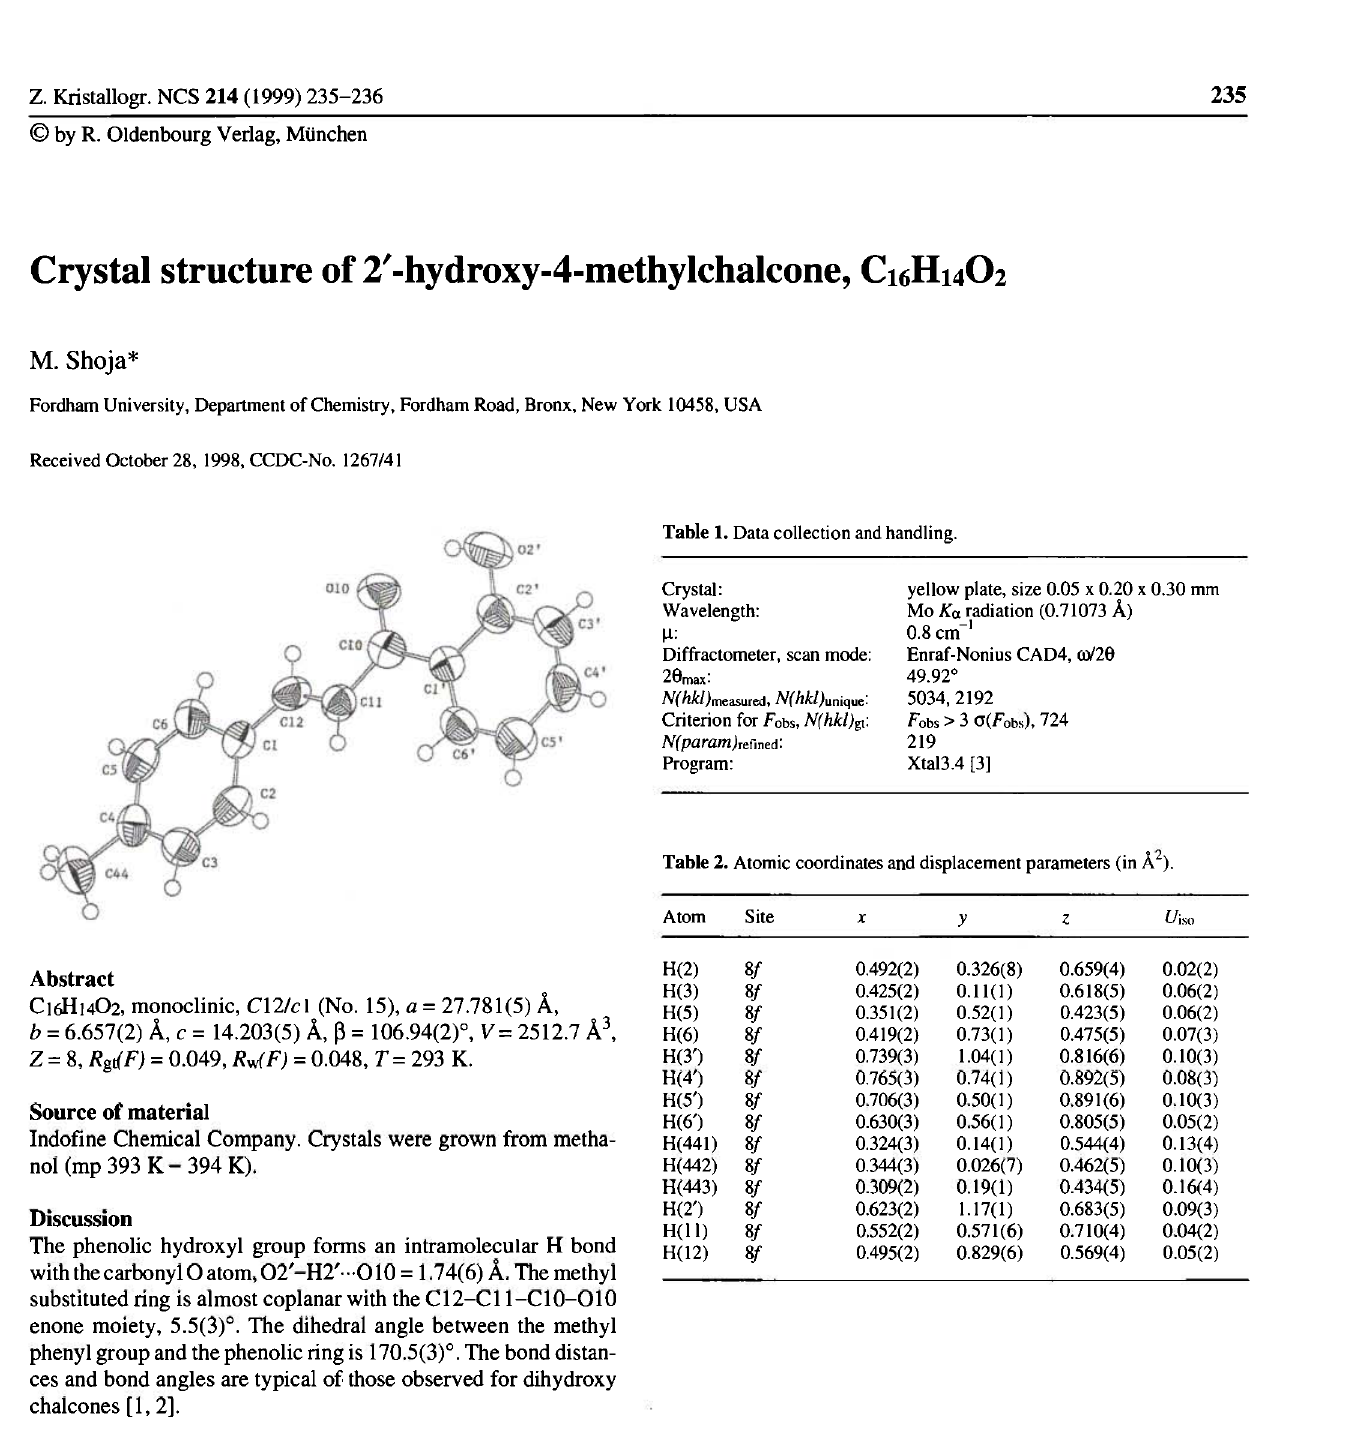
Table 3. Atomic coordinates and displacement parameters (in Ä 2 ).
____
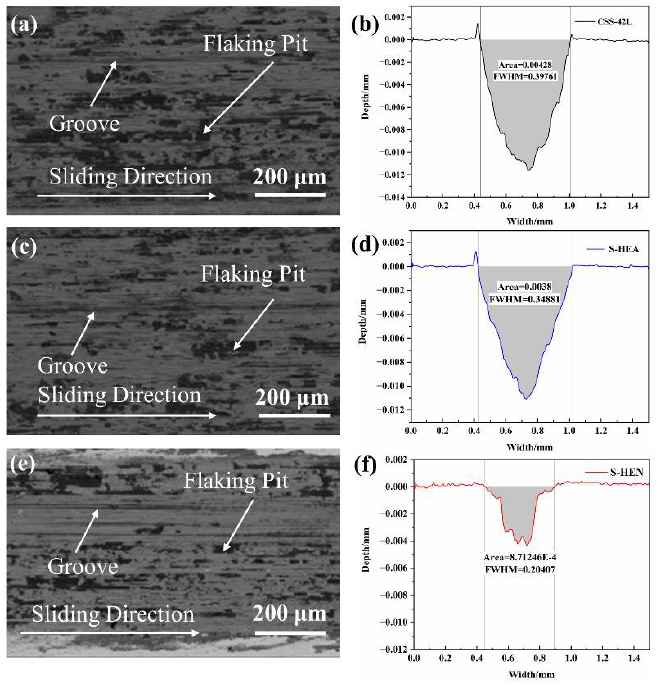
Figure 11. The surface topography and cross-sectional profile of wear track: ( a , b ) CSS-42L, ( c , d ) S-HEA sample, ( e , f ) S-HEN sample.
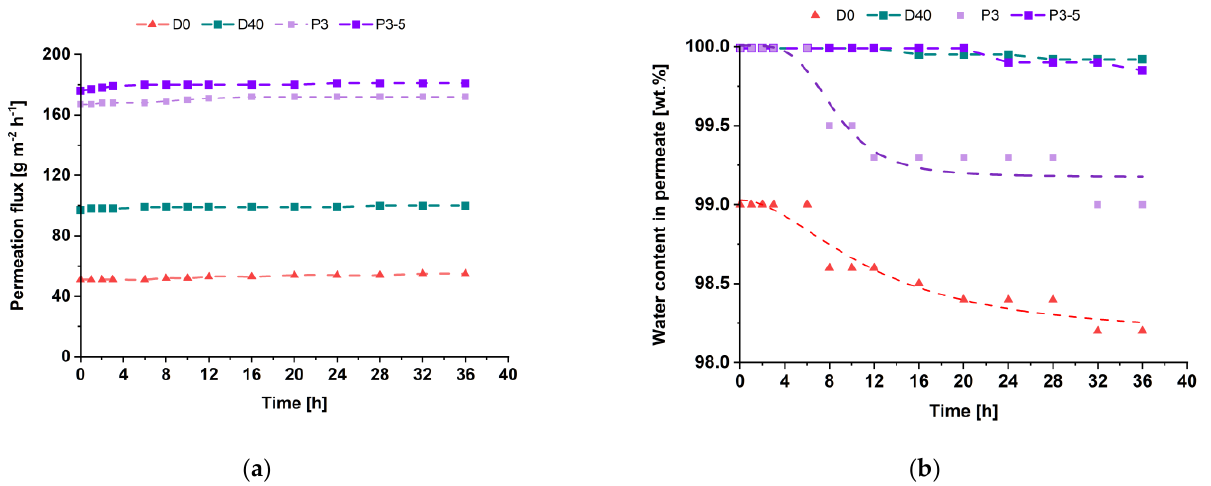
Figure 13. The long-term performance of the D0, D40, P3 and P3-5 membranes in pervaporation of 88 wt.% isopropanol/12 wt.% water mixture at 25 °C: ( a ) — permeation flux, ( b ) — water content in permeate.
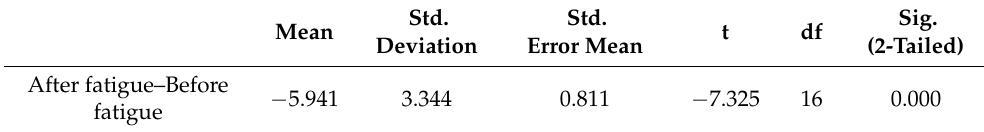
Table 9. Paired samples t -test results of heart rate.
____
## WORK TASK
Go line by line through the data, copying each one that contains the word "Table".

## SOLUTION
Table 3. Atomic coordinates and displacement parameters (in Ä 2 ).
Table 9. Paired samples t -test results of heart rate.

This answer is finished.